TRIBUNJAKARTA.COM - Kisah Naomi Daviola Setyani (17) yang tersesat selama tiga hari di Gunung Slamet belum berakhir.
Awalnya, Naomi bercerita ditemani sang penolong yakni burung yang membawanya bertemu dengan Tim SAR.
Kemudian, siswi kelas XII SMK 3 Semarang hanya mengandalkan tiga potong roti untuk bertahan hidup di hutan Gunung Slamet.
Kini, ia menceritakan adanya cahaya misterius saat dirinya tersesat selama tiga hari di gunung tertinggi di Jawa Tengah sejak Minggu 6 Oktober 2024 hingga Selasa 8 Oktober 2024.
Kejadian itu terjadi pada Senin 7 Oktober 2024. Saat itu, Naomi memutuskan untuk beristirahan karena cuaca tidak memungkinkan sekira pukul 16.00 WIB.
Ia pun memutuskan untuk istirahat karena cuaca tidak memungkinkan sekira pukul 16.00 WIB.
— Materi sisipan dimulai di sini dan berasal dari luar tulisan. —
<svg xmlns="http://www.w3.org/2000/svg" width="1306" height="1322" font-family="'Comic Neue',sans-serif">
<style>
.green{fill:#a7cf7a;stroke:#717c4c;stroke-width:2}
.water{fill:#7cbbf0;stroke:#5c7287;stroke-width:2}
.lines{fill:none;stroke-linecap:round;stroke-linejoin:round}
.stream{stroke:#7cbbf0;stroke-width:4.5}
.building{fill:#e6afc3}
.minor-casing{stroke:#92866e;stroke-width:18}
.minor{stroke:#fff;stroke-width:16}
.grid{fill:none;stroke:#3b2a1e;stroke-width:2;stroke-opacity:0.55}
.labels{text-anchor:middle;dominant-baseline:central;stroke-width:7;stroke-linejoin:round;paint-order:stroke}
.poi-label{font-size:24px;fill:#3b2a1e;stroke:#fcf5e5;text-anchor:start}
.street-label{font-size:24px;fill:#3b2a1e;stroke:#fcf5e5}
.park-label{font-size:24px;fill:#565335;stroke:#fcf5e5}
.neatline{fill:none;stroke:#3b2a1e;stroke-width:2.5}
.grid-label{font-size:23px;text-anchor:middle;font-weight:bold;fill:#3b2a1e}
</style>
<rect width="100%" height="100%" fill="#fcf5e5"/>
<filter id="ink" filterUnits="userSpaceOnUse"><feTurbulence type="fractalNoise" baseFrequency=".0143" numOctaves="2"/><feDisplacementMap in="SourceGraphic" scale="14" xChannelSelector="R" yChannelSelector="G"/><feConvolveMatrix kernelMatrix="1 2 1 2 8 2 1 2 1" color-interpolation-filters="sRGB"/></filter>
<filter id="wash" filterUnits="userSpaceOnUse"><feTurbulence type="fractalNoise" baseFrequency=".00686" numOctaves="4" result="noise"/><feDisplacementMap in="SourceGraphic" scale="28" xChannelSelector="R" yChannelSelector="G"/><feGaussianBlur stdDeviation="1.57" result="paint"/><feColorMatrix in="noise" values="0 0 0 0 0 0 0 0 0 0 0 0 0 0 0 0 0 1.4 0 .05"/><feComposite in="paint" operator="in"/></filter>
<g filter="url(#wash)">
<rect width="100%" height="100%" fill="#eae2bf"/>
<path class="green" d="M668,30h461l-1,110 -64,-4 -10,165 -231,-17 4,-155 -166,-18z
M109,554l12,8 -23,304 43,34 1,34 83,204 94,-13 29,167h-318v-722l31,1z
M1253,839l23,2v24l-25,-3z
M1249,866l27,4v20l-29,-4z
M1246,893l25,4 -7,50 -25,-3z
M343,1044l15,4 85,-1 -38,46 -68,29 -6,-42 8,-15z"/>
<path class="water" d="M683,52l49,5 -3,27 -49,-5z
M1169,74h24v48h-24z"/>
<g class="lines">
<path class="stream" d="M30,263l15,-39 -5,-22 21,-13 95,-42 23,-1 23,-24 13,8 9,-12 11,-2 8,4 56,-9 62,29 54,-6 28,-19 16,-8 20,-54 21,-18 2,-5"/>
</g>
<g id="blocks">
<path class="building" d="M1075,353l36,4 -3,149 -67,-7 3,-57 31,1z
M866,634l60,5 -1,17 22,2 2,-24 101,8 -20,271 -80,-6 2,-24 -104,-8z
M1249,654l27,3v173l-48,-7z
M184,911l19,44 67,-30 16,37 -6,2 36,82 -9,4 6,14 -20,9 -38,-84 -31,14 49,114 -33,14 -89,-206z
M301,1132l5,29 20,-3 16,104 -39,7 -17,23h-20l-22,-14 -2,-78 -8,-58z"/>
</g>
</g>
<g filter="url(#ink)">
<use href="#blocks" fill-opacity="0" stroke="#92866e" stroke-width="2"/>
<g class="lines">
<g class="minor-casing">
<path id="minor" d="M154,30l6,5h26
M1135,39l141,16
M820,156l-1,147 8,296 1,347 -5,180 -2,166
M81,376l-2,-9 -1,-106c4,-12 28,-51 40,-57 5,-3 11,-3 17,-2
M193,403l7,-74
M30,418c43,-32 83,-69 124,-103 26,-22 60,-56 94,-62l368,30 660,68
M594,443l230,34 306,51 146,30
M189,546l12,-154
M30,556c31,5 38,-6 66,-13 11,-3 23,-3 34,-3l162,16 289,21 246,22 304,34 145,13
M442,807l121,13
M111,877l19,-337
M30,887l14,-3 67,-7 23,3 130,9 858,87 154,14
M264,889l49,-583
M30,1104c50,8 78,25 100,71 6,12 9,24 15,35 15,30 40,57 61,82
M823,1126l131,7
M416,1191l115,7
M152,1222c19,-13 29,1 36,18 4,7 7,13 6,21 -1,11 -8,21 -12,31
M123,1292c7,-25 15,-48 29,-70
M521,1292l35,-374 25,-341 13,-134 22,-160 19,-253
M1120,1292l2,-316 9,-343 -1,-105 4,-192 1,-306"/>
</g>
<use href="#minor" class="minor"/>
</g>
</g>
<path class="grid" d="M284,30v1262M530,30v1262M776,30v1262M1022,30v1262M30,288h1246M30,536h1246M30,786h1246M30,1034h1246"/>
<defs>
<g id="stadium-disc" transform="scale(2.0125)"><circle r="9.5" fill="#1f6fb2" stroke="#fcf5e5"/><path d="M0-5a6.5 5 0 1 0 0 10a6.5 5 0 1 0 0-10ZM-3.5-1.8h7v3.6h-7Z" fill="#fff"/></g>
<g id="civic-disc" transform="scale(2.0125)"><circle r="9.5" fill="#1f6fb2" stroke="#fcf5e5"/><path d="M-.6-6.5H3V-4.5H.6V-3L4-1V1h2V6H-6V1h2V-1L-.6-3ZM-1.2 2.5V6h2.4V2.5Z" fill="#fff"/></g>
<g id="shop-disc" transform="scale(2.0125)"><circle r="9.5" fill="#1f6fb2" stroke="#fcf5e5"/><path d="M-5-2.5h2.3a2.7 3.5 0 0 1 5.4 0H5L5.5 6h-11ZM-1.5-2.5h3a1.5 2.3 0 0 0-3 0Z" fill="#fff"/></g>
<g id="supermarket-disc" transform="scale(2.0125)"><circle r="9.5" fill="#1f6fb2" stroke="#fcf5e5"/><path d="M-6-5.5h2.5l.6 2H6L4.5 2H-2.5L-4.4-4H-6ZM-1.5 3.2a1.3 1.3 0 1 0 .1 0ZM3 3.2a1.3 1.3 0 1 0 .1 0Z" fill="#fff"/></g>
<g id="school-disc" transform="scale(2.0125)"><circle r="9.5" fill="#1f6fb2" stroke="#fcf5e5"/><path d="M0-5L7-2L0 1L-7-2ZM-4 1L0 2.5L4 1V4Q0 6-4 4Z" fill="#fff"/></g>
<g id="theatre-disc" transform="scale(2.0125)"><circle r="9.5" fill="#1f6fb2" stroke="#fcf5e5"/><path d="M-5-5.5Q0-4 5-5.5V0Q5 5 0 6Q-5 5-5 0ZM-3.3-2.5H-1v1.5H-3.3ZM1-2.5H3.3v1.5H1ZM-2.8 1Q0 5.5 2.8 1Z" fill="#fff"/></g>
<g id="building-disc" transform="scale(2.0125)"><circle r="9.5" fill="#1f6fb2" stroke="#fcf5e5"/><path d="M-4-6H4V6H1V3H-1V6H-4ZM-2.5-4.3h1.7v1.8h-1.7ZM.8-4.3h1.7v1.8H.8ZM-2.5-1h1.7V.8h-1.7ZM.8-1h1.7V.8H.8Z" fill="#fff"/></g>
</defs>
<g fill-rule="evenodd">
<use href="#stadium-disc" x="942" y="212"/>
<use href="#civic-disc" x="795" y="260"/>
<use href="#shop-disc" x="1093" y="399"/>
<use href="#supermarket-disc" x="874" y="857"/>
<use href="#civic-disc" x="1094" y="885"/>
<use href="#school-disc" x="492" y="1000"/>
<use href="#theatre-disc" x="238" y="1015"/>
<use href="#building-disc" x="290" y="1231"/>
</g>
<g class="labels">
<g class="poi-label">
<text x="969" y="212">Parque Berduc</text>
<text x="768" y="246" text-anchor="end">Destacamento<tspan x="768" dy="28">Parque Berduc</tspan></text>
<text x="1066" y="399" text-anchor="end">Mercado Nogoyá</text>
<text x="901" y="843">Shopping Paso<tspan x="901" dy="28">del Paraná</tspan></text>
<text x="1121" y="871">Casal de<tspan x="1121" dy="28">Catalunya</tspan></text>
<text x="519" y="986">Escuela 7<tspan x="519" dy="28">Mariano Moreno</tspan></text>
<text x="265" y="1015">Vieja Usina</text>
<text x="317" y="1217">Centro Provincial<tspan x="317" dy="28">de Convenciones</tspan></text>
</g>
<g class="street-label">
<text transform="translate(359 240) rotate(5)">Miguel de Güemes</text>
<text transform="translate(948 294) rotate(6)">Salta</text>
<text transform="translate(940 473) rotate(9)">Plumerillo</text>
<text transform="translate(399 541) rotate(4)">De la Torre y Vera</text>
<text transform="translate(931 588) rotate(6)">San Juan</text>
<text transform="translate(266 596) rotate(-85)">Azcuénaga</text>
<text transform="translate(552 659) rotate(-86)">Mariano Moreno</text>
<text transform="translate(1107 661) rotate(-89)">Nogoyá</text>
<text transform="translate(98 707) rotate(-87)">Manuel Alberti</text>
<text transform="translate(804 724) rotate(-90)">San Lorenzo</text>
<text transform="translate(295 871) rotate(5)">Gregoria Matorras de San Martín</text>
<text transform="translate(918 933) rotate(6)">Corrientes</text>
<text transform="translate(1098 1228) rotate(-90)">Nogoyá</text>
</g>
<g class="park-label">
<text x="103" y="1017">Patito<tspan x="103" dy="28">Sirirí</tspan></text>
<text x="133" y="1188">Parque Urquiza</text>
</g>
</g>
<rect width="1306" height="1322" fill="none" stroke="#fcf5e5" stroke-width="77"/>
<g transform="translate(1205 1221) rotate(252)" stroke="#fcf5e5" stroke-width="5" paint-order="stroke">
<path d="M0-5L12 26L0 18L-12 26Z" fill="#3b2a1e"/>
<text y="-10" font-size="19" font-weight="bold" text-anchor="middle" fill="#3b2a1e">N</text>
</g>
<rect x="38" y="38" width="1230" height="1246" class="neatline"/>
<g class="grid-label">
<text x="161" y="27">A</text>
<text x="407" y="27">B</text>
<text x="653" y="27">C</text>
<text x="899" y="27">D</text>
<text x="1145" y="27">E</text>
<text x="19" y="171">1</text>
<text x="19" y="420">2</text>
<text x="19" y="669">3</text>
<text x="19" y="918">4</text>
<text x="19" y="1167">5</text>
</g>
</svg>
Lalu, siswi yang aktif dalam kegiatan Pramuka itu melihat sorotan cahaya senter sekira pukul 20.00 WIB.
Namun, Naomi ragu sorotan cahaya tersebut apakah bersumber dari manusia atau bukan.
Ia pun memilih tidak berteriak dan menunggu hingga pagi.
"Sorotan itu manusia atau bukan. Takutnya saya teriak bukan manusia mengganggu sekitarnya. Saya memilih tidur dan menunggu pagi," kata Naomi.
Naomi bercerita hanya bisa mengikuti pergerakan burung yang seolah-olah memandu jalannya.

"Kalau burungnya naik, saya ikut naik. Kalau turun, saya ikut turun. Burung itu bahkan berhenti menunggu saya jika saya berdiam diri," kenangnya saat ditemui di rumahnya di Kelurahan Karangroto, Kecamatan Genuk.
Pada Selasa pagi, burung tersebut kembali muncul dan membawa Naomi ke pinggir jurang di Gunung Malang.
Saat itulah ia mendengar seseorang memanggil namanya. Sekitar pukul 10.00 WIB, tim SAR akhirnya menemukannya.
"Begitu melihat petugas SAR berbaju oranye, saya langsung berteriak minta tolong," ujarnya penuh lega.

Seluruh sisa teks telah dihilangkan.